A seaside feast: Recipes and foraging tips for Sea Beans

Nutritious, Delicious Sea Beans

Admittedly, sea beans (Salicornia) look very little like actual beans, but these hardy, salt-loving succulent plants should be included in every coastal forager’s diet. Sea beans are also called sea asparagus, samphire greens, glasswort, and pickle weed. Estuaries and bays are a favorite habitat of sea beans and they are an easily recognizable wild plant: they grow about 1 foot high, have no real leaves, just fleshy, segmented stalks, and are a bright green color. They can be foraged in late summer though early fall.

 

Adding Sea Beans to Your Table

Sea beans have become somewhat common at farmer’s markets in coastal areas, but it’s not hard to forage for them yourself. Identification is quite easy and harvesting a basketful of sea beans can help to perk up your meals for a week. Tasting somewhat like salty asparagus, sea beans can be used raw or cooked to add a distinctive flavor to your dishes. While sea beans have been used in Europe and the Far East for centuries, Americans are now catching on to this ‘new’ vegetable.

Raw sea beans can simply be added to your favorite salad while you’re preparing it, along with the other ingredients. However, there are some delicious ways to cook sea beans as well.

The simplest way to cook sea beans is to simply sauté or steam them. Glasswort can also be cooked just like you would cook spinach, but be sure that you don’t overcook this vegetable as it will lose most of its flavor.

If you want to add some real distinction to your table, there are several recipes that use sea beans that will definitely perk up your palate:

Roast Halibut, Sea Beans, and Clams: This makes 4 servings. Always remember to use sea beans gathered during the summer; by autumn, they are developing interior strings.

·      4 pieces skinless halibut, 1¾ inches thick

·      2 cups sea beans

·      14 to 18 canned clams (keep the liquor)

·      ¼ tsp salt, 1/8 tsp black pepper

·      1 tbsp. olive oil

·      ¼ cup shallot, chopped finely

·      ¼ cup unsalted butter

·      4 tsp lemon juice

Preheat your oven to 450 F.

Add sea beans to 2 quarts of boiling water and cook for 1 minute. Drain, cool in ice water, and then pat dry on paper towels.

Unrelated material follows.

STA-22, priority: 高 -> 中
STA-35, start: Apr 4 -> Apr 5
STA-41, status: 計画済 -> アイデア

Drain the clams, but keep the clam juice.

Dry the fish fillets with paper towels then sprinkle them with the salt and pepper.

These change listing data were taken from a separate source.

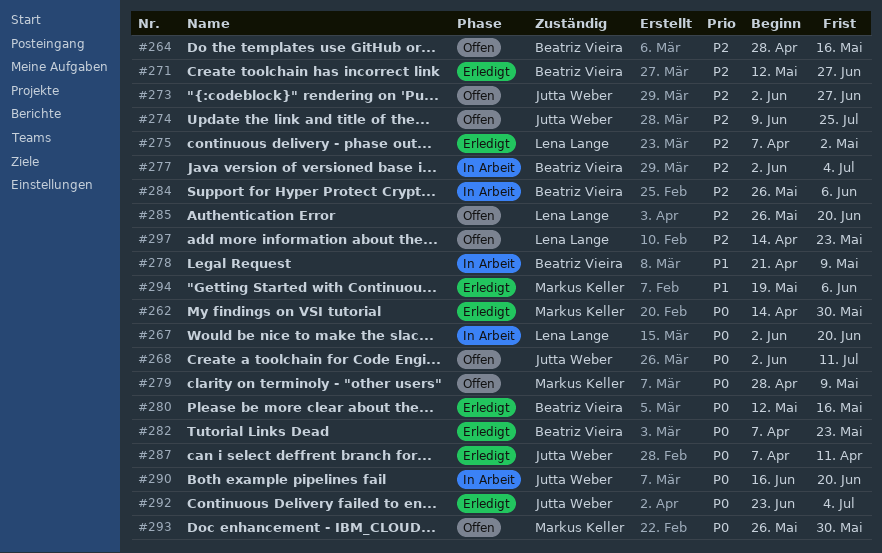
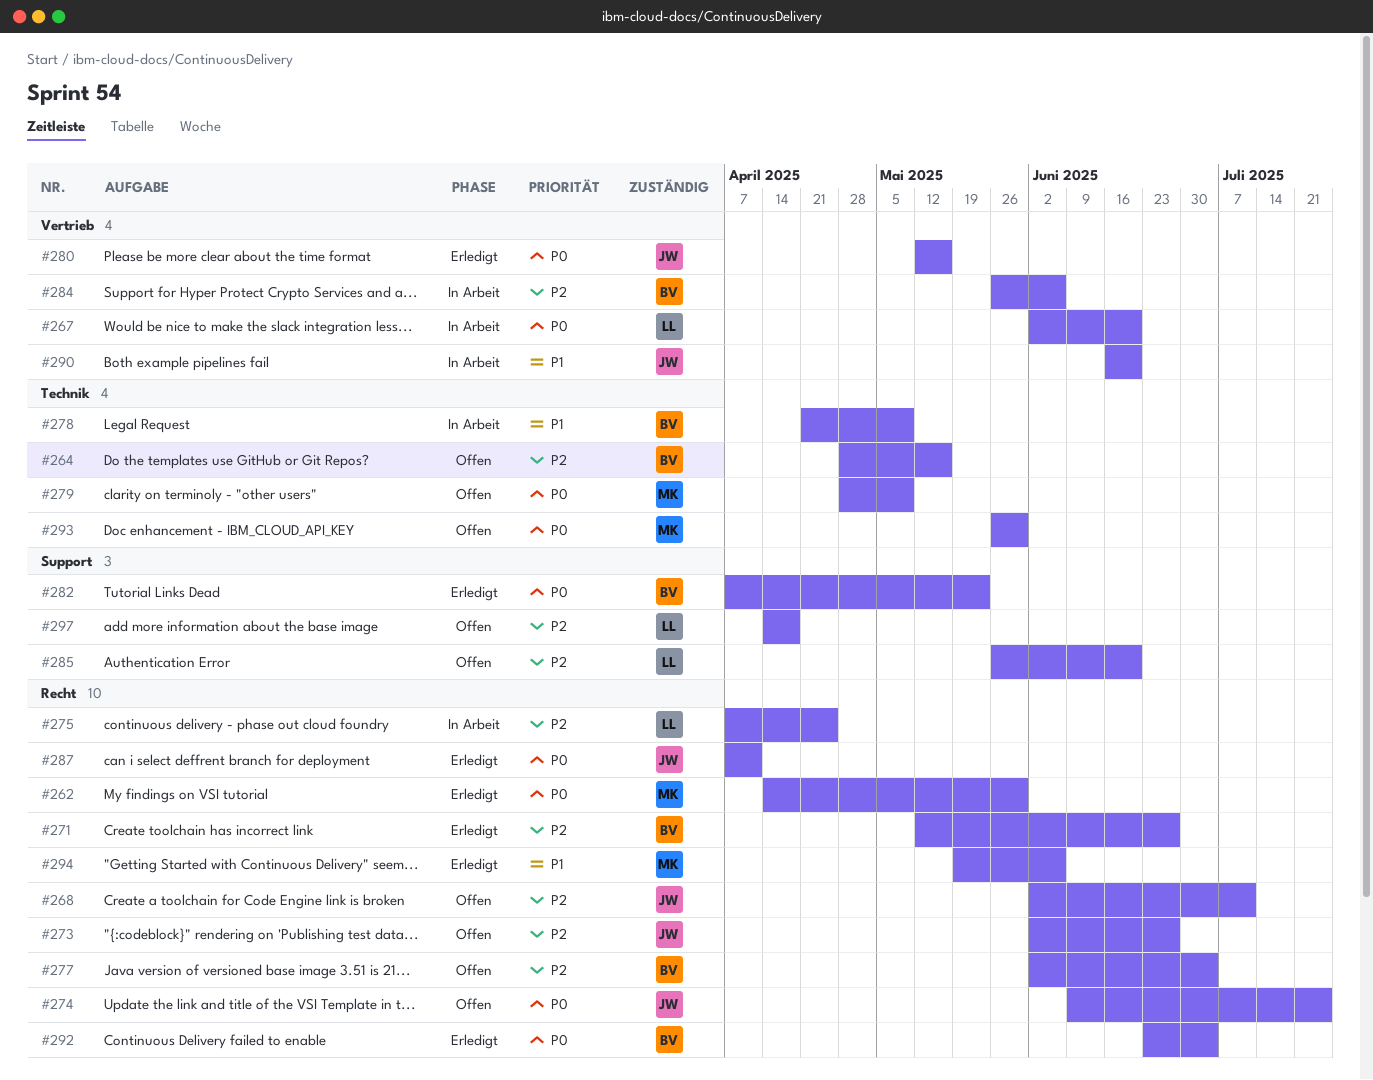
#268, priority: P0 -> P2
#274, priority: P2 -> P0
#275, status: Erledigt -> In Arbeit
#275, due: May 2 -> Apr 25
#277, status: In Arbeit -> Offen
#280, owner: Beatriz Vieira -> Jutta Weber
#290, priority: P0 -> P1
#292, owner: Jutta Weber -> Beatriz Vieira
#297, due: May 23 -> Apr 18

Using an ovenproof skillet, brown both sides of the fillets in olive oil in the heated pan. Once both sides are browned, slide the skillet into the oven and let the fish roast for about 10 minutes.

While the fish is in the oven, sauté the shallots in the butter until they are just soft. Put in the clam juice and lemon juice and bring to a gentle, simmering boil. Now add the clams, cover the skillet, and cook for another 2 minutes over a low/moderate heat. Remove from heat.

Arrange the halibut fillets on plates and surround them with sea beans, clams, and sautéed shallots.

Enjoy.

 

Sea Bean Side Dish: Sea beans gathered or purchased during summer and early fall, will be much more palatable than those from later in the year – as the year wears on, sea beans will become fiberous as they begin to flower. When the tips become red you’ll know sea beans are beginning to flower and go out of season. Although still edible, they wont be as good.

·      2 to 3 cups of fresh sea beans, cut or broken into pieces

·      1 to 2 cloves of garlic, chopped

·      3 to 4 tbsp. of butter

Melt the butter in your skillet over a medium-high heat, taking care not to burn the butter.

Add the sea beans, stirring constantly, and then the chopped garlic.

Sauté the sea beans and garlic until they become tender then remove the skillet from the heat.

Serve as a side dish with your favorite ocean fish.  

 

Sea Beans Are Good for You

In addition to tasting good, sea beans also provide quite a few nutritional benefits and supply the following:

·      Vitamin A

·      B Vitamins

·      Vitamin C

·      Iron

·      Calcium

·      Iodine

·      Bioflavonoids

Using sea beans in your cooking will not only add a new dimension to the flavor of your meals, but will also provide you with a number of healthy benefits.